Collective Outlier Detection and Enumeration with Conformalized Closed Testing
Chiara G. Magnani, Matteo Sesia, Aldo Solari
TL;DR
The paper tackles collective outlier detection under distribution-free guarantees by introducing ACODE, a framework that uses conformal inference to convert powerful, possibly black-box classifiers into principled conformity scores for global testing and enumeration. It automates the choice of classifier and two-sample testing procedure, integrating closed testing to yield simultaneous lower bounds on the number of outliers in any subset and a global outlier test, with data-driven tuning to maintain validity. The approach combines Shirashi’s locally most powerful rank tests and adaptive testing with exchangeability-based asymptotics, providing finite-sample validity and asymptotic power guarantees under mild assumptions. Empirical demonstrations on synthetic data and the LHCO particle-collision dataset show that ACODE achieves near-oracle performance in global detection and outlier enumeration, while remaining robust to selection bias and applicable to large-scale data.
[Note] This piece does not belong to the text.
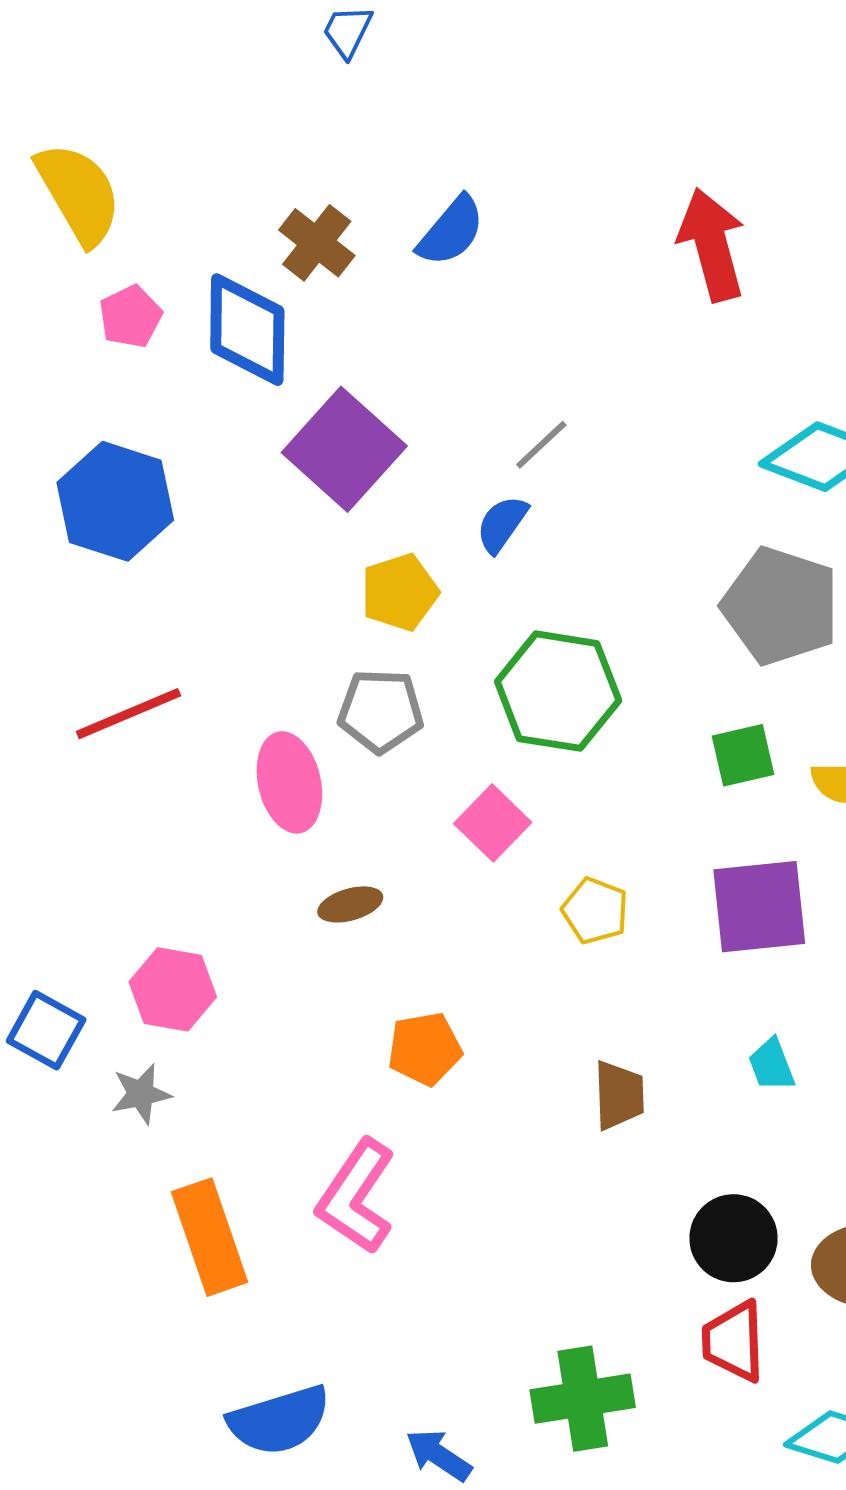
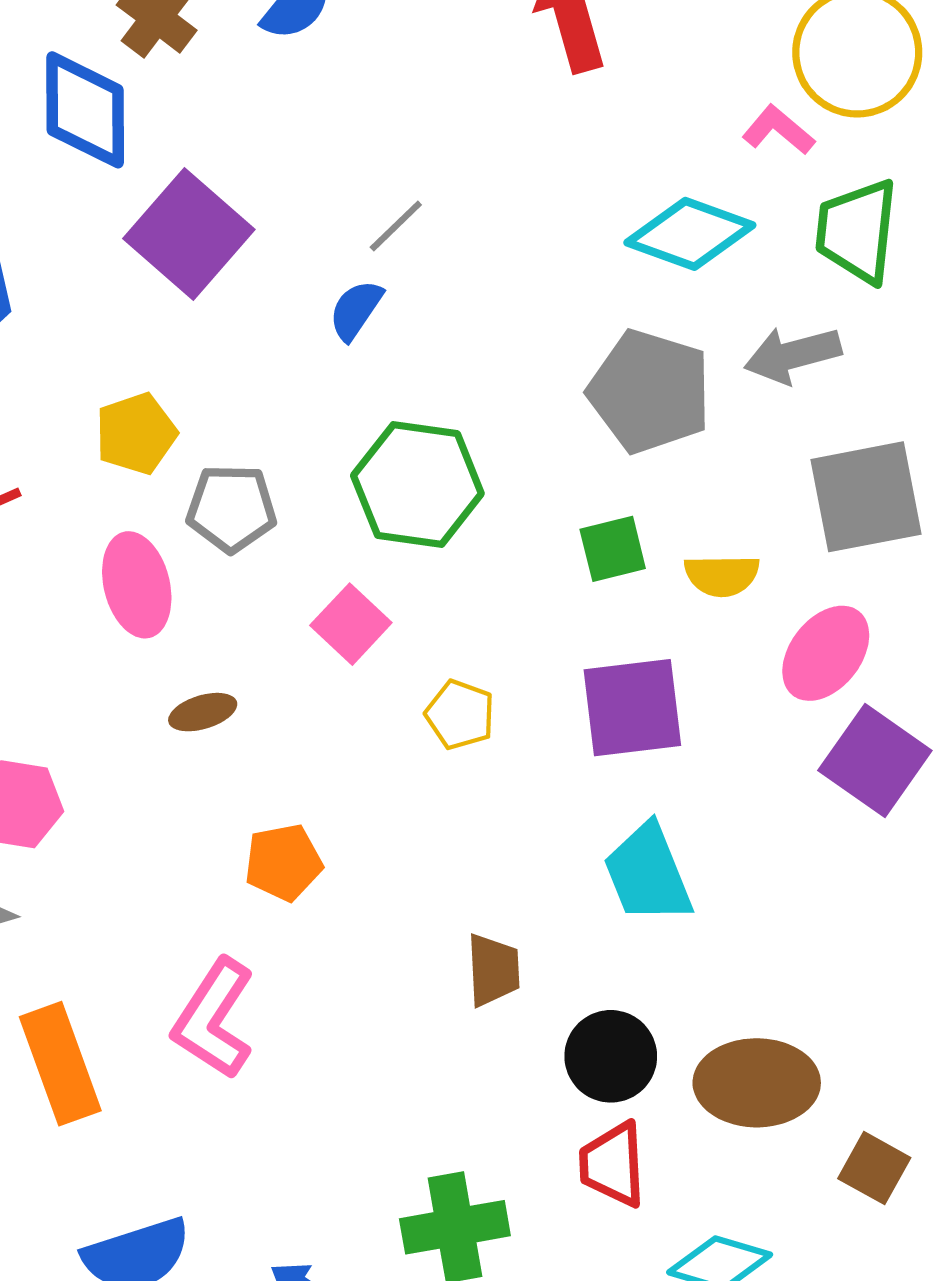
yellow pentagon: (400, 592) -> (136, 434), moved
cyan trapezoid: (772, 1065) -> (648, 874), size x1.8
brown trapezoid: (619, 1095) -> (493, 970), moved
The work offers a practical, distribution-free toolkit for applications in finance, cybersecurity, and physics where collective anomalies are more detectable than individual outliers.
Abstract
This paper develops a flexible distribution-free method for collective outlier detection and enumeration, designed for situations in which the presence of outliers can be detected powerfully even though their precise identification may be challenging due to the sparsity, weakness, or elusiveness of their signals. This method builds upon recent developments in conformal inference and integrates classical ideas from other areas, including multiple testing, locally most powerful and adaptive rank tests, and non-parametric large-sample asymptotics. The key innovation lies in developing a principled and effective approach for automatically choosing the most appropriate machine learning classifier and two-sample testing procedure for a given data set. The performance of our method is investigated through extensive empirical demonstrations, including an analysis of the LHCO high-energy particle collision data set.